Like all other lemurs, Hadropithecus was endemic to Madagascar. Because it died out only recently and is only known from subfossil remains, it is considered to be a modern form of Malagasy lemur. It once ranged across the Central Plateau, South, and Southwest regions of Madagascar. Within its original range, there were few other lemurs to overlap its ecological niche, and it has been shown to be the only subfossil lemur to consume both C_{3} and C_{4} (or CAM) plants, an indication that it lived in more open habitats and had a varied diet.
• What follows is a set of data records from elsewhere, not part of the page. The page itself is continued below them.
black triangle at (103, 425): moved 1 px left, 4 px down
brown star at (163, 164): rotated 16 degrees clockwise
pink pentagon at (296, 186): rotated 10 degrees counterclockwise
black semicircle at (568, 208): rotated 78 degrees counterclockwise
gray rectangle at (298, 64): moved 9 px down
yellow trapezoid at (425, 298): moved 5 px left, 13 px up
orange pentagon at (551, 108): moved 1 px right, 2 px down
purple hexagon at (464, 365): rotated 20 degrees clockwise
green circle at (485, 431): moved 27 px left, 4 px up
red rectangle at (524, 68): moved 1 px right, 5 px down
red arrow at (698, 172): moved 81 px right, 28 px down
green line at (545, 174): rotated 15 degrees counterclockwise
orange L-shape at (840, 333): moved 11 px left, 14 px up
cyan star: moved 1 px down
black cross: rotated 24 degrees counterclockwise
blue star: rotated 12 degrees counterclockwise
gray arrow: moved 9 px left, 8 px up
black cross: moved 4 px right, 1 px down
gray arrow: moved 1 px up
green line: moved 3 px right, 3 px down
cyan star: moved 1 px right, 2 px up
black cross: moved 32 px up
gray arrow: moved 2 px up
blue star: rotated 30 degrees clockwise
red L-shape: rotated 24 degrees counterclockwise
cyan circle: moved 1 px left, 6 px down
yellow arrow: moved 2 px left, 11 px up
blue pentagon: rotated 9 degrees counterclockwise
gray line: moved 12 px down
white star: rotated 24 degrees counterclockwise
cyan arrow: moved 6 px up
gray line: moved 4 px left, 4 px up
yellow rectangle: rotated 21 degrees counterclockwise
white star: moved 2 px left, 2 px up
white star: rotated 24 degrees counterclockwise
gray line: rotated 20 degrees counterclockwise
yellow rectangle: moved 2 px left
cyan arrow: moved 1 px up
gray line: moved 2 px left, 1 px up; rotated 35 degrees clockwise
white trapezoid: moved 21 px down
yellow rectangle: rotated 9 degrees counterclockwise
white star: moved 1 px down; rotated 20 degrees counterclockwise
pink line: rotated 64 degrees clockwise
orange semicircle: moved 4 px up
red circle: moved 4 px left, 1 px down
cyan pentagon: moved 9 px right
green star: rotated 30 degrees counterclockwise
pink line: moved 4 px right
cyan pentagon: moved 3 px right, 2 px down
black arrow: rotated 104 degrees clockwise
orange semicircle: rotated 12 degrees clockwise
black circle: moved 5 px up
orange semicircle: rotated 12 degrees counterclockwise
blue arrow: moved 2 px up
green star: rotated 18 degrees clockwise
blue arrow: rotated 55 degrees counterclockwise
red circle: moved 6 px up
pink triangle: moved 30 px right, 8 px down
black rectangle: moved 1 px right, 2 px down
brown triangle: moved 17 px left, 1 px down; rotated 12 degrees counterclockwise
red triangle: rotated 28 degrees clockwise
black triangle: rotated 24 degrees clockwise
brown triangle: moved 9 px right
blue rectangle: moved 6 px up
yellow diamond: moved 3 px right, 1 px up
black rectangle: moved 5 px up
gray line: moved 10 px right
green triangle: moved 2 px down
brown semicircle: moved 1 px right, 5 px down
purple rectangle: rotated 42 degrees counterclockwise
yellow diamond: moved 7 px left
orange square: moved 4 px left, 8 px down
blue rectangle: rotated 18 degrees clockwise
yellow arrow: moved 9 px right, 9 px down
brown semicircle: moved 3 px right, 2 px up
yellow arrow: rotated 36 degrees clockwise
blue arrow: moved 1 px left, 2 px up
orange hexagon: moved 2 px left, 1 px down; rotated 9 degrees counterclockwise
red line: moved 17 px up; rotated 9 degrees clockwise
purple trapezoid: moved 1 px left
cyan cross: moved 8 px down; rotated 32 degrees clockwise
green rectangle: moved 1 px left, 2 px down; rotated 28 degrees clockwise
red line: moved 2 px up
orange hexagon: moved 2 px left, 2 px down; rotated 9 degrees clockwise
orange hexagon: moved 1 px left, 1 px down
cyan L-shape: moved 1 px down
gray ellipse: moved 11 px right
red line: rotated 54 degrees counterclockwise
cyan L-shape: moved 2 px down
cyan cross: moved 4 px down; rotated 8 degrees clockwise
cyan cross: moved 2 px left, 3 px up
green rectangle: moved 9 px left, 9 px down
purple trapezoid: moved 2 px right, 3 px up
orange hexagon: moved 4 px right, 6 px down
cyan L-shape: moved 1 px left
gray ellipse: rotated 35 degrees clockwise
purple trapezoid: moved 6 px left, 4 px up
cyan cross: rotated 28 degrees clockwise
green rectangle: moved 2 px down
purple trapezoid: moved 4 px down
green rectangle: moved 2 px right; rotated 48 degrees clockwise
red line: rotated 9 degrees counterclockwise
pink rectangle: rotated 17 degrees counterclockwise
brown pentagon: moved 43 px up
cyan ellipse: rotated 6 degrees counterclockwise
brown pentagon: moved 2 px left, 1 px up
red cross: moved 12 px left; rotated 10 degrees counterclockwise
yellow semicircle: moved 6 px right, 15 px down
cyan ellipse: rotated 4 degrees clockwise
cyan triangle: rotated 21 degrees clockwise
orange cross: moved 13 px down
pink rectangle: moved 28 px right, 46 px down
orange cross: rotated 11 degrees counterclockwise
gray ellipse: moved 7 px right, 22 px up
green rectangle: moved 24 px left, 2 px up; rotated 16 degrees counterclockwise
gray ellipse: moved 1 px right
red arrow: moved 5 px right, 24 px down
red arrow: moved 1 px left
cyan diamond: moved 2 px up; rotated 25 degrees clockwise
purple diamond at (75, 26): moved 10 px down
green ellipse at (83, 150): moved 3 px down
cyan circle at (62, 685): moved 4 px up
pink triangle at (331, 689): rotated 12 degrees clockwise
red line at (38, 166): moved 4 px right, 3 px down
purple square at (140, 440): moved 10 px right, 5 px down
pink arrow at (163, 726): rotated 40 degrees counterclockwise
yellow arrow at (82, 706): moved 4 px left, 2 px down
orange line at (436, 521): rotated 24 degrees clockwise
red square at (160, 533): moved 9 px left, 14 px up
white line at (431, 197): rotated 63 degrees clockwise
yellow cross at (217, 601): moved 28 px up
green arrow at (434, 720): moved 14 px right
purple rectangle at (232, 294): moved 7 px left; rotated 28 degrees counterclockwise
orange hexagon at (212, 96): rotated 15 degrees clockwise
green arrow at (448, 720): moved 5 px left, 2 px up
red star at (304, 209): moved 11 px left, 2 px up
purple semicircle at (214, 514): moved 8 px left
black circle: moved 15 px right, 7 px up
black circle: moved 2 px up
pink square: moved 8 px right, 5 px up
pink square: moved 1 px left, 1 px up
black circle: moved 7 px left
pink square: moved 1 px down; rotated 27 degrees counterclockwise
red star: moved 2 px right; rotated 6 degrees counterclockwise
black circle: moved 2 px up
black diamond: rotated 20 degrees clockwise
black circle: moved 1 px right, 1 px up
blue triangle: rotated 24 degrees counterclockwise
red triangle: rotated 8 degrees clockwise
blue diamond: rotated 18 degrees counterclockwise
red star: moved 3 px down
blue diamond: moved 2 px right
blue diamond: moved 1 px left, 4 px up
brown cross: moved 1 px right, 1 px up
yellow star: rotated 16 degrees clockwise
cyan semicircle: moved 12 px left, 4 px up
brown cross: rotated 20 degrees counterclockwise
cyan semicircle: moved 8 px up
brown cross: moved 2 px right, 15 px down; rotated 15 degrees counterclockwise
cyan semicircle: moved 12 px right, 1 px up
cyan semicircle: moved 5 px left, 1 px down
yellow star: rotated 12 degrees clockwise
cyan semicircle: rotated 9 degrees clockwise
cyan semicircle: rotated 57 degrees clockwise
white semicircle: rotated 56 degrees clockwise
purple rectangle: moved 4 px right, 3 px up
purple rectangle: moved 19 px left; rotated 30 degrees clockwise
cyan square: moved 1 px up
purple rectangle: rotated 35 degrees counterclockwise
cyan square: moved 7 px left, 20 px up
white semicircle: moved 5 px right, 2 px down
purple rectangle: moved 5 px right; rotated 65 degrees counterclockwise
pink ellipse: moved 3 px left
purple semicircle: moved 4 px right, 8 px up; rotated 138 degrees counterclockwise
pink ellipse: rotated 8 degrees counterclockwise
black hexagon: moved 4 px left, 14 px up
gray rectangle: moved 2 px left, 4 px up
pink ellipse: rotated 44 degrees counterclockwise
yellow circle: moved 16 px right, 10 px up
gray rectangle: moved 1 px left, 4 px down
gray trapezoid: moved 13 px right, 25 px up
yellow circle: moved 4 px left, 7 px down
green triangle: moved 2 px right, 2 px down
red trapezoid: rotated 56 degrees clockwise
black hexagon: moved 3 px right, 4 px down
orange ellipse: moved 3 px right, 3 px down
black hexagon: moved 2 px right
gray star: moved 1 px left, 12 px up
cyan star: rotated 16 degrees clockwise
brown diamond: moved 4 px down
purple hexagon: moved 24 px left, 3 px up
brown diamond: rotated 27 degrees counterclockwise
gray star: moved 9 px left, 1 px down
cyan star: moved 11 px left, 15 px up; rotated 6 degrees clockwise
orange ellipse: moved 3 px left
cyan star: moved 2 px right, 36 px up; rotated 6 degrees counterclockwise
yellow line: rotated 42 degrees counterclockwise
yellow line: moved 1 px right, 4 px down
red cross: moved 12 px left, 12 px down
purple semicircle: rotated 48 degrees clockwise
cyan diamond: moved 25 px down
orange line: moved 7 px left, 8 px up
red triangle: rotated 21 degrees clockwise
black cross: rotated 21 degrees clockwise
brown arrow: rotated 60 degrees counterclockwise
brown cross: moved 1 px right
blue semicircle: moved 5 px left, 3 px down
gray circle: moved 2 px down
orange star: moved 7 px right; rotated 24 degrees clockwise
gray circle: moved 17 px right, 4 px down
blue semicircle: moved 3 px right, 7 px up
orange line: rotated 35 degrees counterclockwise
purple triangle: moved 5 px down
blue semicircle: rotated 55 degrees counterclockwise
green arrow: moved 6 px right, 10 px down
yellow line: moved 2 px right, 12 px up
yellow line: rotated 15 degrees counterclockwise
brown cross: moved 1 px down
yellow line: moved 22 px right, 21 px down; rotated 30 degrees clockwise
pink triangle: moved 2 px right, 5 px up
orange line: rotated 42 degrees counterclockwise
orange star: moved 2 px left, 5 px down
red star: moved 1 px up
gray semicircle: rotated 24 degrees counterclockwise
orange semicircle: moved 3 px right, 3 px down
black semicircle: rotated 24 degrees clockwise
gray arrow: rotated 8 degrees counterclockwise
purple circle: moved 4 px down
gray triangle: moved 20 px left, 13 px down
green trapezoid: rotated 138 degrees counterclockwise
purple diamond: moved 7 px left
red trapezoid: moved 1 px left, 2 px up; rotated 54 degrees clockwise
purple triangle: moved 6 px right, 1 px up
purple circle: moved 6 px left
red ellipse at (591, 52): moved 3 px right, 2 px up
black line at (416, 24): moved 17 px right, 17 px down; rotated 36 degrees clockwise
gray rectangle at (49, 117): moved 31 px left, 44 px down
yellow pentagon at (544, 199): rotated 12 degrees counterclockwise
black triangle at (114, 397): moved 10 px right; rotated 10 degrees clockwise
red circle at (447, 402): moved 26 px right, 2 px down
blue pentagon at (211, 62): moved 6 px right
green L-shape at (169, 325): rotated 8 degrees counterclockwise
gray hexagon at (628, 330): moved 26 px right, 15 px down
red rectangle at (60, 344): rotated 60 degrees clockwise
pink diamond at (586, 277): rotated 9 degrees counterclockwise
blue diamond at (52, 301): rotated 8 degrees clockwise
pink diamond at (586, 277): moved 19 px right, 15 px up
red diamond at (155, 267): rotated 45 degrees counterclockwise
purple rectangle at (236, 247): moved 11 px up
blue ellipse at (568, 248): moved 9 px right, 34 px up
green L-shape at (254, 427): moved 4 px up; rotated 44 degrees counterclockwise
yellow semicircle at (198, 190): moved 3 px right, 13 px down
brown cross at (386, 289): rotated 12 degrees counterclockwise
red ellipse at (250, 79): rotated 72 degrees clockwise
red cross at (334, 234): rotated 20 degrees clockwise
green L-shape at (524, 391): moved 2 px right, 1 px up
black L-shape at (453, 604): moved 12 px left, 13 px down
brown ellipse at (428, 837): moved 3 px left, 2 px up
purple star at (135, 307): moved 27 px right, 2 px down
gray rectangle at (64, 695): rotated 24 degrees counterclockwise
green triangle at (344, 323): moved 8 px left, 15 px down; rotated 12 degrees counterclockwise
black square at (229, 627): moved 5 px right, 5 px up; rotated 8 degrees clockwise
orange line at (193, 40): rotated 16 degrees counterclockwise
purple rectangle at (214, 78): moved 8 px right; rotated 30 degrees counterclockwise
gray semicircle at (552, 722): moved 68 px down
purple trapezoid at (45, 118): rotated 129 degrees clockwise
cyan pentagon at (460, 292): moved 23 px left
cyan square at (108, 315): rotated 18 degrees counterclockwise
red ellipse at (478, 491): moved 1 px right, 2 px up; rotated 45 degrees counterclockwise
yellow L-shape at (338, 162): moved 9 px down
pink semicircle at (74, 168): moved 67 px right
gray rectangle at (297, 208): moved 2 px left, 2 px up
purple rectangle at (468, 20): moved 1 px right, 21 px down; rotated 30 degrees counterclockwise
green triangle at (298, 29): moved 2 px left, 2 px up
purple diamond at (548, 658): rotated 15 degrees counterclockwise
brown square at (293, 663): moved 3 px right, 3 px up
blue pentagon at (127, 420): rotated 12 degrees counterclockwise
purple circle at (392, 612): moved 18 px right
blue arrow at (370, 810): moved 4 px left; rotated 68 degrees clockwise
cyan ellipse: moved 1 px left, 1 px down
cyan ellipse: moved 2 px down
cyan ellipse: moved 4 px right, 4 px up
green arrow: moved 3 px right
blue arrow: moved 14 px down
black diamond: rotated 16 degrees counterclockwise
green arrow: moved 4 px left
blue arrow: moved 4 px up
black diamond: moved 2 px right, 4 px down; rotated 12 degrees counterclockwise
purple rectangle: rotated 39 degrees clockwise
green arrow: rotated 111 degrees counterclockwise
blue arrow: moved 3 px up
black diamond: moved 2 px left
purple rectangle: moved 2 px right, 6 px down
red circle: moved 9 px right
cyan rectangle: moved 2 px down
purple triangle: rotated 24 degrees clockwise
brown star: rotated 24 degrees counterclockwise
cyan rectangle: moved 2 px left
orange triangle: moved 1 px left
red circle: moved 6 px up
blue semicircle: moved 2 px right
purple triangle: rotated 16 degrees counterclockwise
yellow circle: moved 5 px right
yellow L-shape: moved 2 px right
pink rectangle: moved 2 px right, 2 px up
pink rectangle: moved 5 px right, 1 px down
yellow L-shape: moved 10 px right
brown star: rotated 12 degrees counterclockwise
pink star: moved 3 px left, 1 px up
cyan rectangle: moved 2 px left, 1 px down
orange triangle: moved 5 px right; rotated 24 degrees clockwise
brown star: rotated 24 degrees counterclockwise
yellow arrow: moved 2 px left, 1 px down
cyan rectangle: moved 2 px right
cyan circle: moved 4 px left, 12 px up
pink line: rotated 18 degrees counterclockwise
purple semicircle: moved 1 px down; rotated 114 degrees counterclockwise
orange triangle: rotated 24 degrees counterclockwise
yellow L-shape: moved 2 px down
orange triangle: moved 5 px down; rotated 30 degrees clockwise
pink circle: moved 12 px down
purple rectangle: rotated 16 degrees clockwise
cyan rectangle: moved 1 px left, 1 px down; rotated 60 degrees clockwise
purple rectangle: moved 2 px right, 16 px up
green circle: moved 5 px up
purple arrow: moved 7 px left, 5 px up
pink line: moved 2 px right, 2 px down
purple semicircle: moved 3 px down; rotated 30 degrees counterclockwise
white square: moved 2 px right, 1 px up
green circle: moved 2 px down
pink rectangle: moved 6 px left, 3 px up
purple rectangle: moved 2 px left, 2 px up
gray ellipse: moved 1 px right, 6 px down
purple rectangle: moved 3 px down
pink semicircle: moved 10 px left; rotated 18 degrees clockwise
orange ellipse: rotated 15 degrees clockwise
Its physiology and dentition suggest that it may have been much like the gelada baboon in locomotion and diet, acting as a manual grazer (picking grass with the hands) since its teeth were well-adapted for grinding either grass or seeds. Microwear patterns on its teeth, as well as its overly large molars, indicate it processed hard objects like nuts or seeds, making it a seed predator. This microwear analysis suggests major dietary differences between gelada baboons and Hadropithecus, indicating that this extinct lemur may not have been a grazer, but strictly a hard object processor.

==Extinction==
Because of the low number of subfossil finds, Hadropithecus is thought to have been rare, and it died out sooner than its sister taxon, Archaeolemur. Both disappeared shortly after the arrival of humans to the island, but being a large, specialized, terrestrial grazer, Hadropithecus would have faced more pressure from domestic livestock, introduced pigs, and spreading human populations than its more generalized cousin. The last known record was radiocarbon dated to around 444–772 CE.